▶ _Task objective_: The expected output is the line with "193 175 197" followed by every remaining line of the entries, all repeated exactly.

[Stored items]
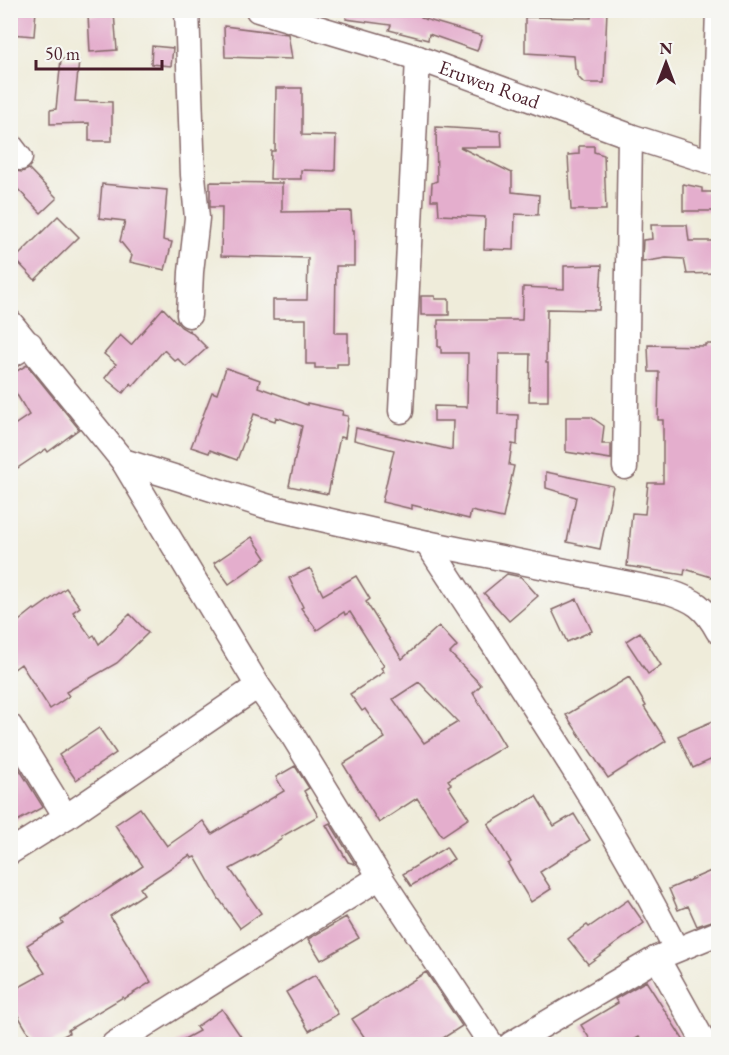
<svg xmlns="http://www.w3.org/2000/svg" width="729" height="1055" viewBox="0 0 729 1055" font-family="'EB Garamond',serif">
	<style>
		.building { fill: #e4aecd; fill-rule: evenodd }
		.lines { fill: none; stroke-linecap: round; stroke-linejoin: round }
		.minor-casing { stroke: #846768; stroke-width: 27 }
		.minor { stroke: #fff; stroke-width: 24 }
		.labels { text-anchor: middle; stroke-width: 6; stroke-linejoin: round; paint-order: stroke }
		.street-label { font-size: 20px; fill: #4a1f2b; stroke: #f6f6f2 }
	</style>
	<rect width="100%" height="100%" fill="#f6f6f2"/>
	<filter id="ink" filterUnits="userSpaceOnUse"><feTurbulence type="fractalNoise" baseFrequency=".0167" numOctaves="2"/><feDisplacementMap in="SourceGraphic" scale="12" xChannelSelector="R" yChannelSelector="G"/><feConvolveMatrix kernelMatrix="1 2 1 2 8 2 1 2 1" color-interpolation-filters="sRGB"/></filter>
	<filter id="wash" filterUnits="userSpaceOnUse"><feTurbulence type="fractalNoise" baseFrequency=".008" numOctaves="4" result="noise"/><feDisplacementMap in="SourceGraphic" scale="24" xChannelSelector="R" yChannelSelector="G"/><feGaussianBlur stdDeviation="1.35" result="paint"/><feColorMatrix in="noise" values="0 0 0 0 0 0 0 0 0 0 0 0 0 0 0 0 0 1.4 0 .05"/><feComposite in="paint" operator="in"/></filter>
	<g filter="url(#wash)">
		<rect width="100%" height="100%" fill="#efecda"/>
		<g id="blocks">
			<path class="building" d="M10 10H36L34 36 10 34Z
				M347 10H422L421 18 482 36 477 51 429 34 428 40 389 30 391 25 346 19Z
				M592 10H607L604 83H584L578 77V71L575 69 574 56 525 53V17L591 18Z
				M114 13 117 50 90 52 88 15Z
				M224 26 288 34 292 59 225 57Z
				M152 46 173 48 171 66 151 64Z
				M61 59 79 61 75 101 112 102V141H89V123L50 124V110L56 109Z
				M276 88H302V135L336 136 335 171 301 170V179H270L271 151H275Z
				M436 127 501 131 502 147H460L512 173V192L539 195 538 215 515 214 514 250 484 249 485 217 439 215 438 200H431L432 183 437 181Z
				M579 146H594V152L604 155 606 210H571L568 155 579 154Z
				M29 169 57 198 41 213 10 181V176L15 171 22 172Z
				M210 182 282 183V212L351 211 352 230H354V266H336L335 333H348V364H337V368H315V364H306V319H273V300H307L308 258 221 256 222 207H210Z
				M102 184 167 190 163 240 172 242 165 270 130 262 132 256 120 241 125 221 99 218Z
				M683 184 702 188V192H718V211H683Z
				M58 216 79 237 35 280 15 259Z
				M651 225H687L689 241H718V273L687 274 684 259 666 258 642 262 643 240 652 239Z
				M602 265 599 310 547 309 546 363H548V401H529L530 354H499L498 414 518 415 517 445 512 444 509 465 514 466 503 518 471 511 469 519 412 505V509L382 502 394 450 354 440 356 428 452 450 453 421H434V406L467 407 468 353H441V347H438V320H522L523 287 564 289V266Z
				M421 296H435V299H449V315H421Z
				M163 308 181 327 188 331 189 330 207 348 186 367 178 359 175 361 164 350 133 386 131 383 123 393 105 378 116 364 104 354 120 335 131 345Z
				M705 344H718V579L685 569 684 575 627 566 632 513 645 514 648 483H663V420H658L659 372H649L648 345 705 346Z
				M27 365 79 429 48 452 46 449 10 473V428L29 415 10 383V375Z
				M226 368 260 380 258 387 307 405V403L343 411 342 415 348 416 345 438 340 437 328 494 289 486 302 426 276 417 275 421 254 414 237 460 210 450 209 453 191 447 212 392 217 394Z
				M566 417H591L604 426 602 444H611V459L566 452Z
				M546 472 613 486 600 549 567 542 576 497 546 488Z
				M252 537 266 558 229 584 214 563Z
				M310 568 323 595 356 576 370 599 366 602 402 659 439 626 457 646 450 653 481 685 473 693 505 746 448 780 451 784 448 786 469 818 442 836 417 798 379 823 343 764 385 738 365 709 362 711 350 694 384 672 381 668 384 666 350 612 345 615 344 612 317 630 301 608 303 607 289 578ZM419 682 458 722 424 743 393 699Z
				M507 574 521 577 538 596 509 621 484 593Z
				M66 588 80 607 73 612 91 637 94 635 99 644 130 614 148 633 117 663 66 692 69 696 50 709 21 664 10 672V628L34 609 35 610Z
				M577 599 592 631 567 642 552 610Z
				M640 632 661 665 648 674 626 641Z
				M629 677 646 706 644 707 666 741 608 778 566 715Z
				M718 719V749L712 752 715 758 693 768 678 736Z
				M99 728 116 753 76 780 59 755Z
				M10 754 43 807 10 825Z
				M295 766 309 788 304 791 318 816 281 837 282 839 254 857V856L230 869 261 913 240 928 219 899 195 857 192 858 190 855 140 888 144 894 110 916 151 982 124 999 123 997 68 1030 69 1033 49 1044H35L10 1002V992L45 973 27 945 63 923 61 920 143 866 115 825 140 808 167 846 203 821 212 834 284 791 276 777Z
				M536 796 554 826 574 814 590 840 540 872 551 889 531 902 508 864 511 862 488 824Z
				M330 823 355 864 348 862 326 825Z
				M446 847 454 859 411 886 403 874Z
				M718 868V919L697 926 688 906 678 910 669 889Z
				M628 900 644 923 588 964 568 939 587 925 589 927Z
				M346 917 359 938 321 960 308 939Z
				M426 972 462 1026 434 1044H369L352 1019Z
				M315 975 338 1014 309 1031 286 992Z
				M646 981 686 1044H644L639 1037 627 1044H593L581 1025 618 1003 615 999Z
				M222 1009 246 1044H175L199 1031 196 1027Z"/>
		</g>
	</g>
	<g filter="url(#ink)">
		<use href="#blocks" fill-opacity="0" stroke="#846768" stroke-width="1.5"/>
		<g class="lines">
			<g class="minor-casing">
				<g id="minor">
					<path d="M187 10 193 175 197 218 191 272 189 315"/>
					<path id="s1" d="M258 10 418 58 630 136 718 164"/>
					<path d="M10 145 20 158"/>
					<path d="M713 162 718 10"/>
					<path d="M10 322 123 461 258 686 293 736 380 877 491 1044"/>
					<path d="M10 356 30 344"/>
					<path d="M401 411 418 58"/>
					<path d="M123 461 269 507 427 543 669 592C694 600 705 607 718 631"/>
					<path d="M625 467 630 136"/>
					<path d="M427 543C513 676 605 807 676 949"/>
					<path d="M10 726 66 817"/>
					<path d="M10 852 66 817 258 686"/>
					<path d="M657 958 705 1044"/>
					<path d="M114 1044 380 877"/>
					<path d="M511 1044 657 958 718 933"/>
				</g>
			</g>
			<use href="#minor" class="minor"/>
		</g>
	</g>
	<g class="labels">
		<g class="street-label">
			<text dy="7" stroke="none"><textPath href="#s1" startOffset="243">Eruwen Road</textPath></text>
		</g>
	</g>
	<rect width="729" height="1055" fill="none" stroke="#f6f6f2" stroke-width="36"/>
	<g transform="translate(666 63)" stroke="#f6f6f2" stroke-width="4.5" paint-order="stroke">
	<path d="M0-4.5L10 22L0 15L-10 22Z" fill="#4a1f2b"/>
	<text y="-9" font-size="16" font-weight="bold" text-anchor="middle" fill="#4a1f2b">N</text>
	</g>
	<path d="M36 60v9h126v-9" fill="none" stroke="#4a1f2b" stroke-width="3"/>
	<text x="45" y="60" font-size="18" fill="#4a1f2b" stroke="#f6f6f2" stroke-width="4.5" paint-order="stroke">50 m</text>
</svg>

▶ _Task answer_:
					<path d="M187 10 193 175 197 218 191 272 189 315"/>
					<path id="s1" d="M258 10 418 58 630 136 718 164"/>
					<path d="M10 145 20 158"/>
					<path d="M713 162 718 10"/>
					<path d="M10 322 123 461 258 686 293 736 380 877 491 1044"/>
					<path d="M10 356 30 344"/>
					<path d="M401 411 418 58"/>
					<path d="M123 461 269 507 427 543 669 592C694 600 705 607 718 631"/>
					<path d="M625 467 630 136"/>
					<path d="M427 543C513 676 605 807 676 949"/>
					<path d="M10 726 66 817"/>
					<path d="M10 852 66 817 258 686"/>
					<path d="M657 958 705 1044"/>
					<path d="M114 1044 380 877"/>
					<path d="M511 1044 657 958 718 933"/>
				</g>
			</g>
			<use href="#minor" class="minor"/>
		</g>
	</g>
	<g class="labels">
		<g class="street-label">
			<text dy="7" stroke="none"><textPath href="#s1" startOffset="243">Eruwen Road</textPath></text>
		</g>
	</g>
	<rect width="729" height="1055" fill="none" stroke="#f6f6f2" stroke-width="36"/>
	<g transform="translate(666 63)" stroke="#f6f6f2" stroke-width="4.5" paint-order="stroke">
	<path d="M0-4.5L10 22L0 15L-10 22Z" fill="#4a1f2b"/>
	<text y="-9" font-size="16" font-weight="bold" text-anchor="middle" fill="#4a1f2b">N</text>
	</g>
	<path d="M36 60v9h126v-9" fill="none" stroke="#4a1f2b" stroke-width="3"/>
	<text x="45" y="60" font-size="18" fill="#4a1f2b" stroke="#f6f6f2" stroke-width="4.5" paint-order="stroke">50 m</text>
</svg>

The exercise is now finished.